**Exercise**
Find every line below that contains the word "common", and copy each one.

**Listing**
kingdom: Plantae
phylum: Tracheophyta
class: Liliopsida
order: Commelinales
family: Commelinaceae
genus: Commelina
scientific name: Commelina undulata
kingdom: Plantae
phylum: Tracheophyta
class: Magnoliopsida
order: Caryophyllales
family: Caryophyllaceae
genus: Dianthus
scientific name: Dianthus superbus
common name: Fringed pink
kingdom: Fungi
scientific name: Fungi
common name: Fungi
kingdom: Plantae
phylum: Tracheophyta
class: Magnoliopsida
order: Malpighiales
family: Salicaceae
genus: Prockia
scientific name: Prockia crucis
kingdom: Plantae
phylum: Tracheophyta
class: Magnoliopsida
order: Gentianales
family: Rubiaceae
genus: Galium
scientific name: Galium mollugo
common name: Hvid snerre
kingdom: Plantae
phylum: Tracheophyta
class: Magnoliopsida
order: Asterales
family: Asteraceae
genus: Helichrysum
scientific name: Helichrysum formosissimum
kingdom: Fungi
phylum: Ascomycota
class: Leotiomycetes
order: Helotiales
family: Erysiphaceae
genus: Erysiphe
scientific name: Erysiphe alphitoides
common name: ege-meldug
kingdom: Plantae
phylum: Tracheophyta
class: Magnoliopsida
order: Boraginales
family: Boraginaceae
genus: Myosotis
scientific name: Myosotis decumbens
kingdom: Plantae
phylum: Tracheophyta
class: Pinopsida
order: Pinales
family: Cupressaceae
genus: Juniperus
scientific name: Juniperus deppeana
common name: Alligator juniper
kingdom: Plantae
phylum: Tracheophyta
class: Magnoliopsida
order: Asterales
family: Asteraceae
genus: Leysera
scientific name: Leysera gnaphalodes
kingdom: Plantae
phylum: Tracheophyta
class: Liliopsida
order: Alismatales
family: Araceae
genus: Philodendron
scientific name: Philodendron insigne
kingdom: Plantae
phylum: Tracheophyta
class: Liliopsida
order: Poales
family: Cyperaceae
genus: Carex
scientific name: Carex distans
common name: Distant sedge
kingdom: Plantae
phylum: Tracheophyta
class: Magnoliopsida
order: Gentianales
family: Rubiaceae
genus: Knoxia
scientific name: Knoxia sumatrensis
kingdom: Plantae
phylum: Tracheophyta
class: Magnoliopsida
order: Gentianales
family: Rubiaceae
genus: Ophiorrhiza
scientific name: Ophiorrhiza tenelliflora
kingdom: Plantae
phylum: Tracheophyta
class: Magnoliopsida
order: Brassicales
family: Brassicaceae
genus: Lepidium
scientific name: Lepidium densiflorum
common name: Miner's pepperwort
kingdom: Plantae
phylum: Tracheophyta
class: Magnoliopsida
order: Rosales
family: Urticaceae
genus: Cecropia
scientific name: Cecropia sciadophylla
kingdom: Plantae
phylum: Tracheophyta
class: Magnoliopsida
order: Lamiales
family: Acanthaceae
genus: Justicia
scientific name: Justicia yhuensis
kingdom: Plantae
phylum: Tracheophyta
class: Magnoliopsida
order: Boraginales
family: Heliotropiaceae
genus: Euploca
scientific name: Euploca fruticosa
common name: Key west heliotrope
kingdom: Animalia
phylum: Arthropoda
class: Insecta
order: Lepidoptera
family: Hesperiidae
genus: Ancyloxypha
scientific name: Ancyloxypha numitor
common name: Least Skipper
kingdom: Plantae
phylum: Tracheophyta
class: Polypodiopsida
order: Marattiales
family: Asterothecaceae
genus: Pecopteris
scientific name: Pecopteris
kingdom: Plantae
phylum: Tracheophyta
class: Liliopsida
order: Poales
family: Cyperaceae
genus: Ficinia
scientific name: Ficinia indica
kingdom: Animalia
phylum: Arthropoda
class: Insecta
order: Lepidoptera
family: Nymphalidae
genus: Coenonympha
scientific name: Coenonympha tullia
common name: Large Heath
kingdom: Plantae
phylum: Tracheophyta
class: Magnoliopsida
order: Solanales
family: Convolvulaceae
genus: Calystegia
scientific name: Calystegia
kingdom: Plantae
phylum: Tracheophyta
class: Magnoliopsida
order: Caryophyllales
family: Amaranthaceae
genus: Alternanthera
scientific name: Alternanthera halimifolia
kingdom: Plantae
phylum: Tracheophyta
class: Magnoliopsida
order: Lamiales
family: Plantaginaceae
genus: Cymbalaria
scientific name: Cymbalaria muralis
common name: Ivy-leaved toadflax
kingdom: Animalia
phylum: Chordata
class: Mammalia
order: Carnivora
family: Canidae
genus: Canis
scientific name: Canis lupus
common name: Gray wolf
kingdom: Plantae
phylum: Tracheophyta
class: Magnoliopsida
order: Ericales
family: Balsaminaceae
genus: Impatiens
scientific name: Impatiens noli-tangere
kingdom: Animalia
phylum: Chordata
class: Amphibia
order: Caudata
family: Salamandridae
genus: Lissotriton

**The solution**
common name: Fringed pink
common name: Fungi
common name: Hvid snerre
common name: ege-meldug
common name: Alligator juniper
common name: Distant sedge
common name: Miner's pepperwort
common name: Key west heliotrope
common name: Least Skipper
common name: Large Heath
common name: Ivy-leaved toadflax
common name: Gray wolf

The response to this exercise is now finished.